◆ Your goal: Using the data below, determine the number of lines that include the string "Fast". Write only that number.

◆ Material for this task:
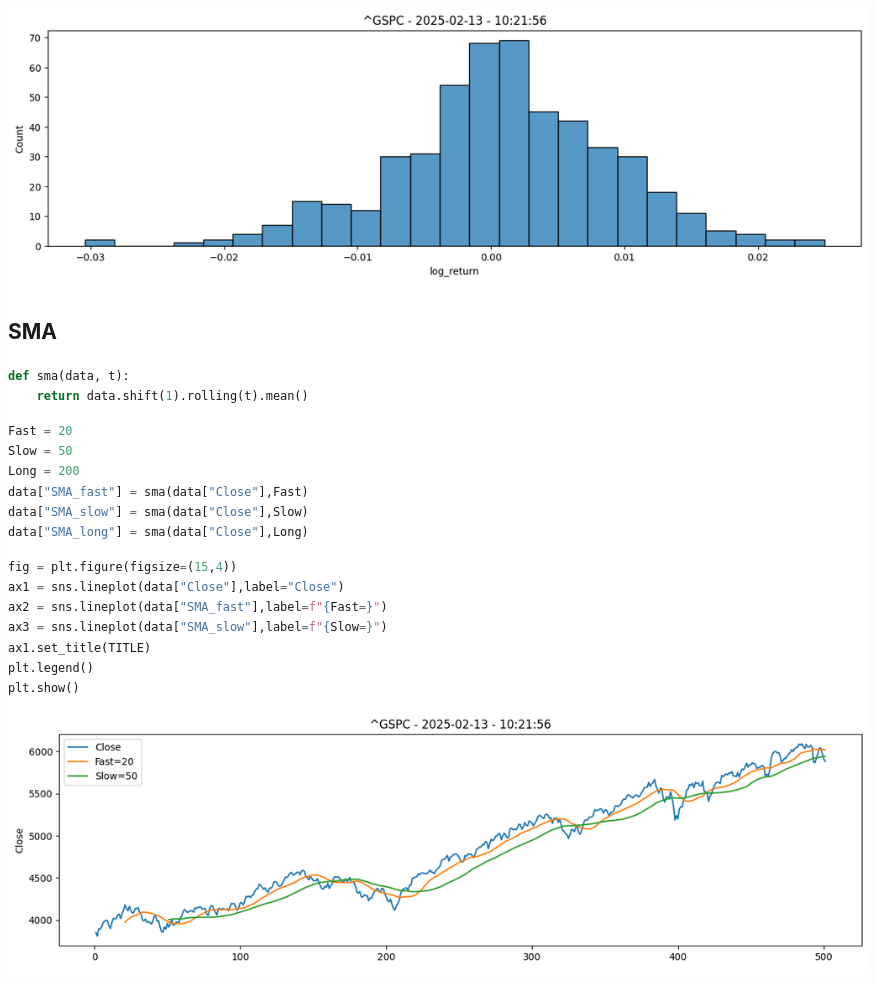
    
![png](Proof_2025_02_13_10_22_23.49_files/Proof_2025_02_13_10_22_23.49_5_0.png)
    


## SMA


```python
def sma(data, t):
    return data.shift(1).rolling(t).mean()
```


```python
Fast = 20
Slow = 50
Long = 200
data["SMA_fast"] = sma(data["Close"],Fast)
data["SMA_slow"] = sma(data["Close"],Slow)
data["SMA_long"] = sma(data["Close"],Long)
```


```python
fig = plt.figure(figsize=(15,4))
ax1 = sns.lineplot(data["Close"],label="Close")
ax2 = sns.lineplot(data["SMA_fast"],label=f"{Fast=}")
ax3 = sns.lineplot(data["SMA_slow"],label=f"{Slow=}")
ax1.set_title(TITLE)
plt.legend()
plt.show()
```


    
![png](Proof_2025_02_13_10_22_23.49_files/Proof_2025_02_13_10_22_23.49_9_0.png)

◆ Response: 3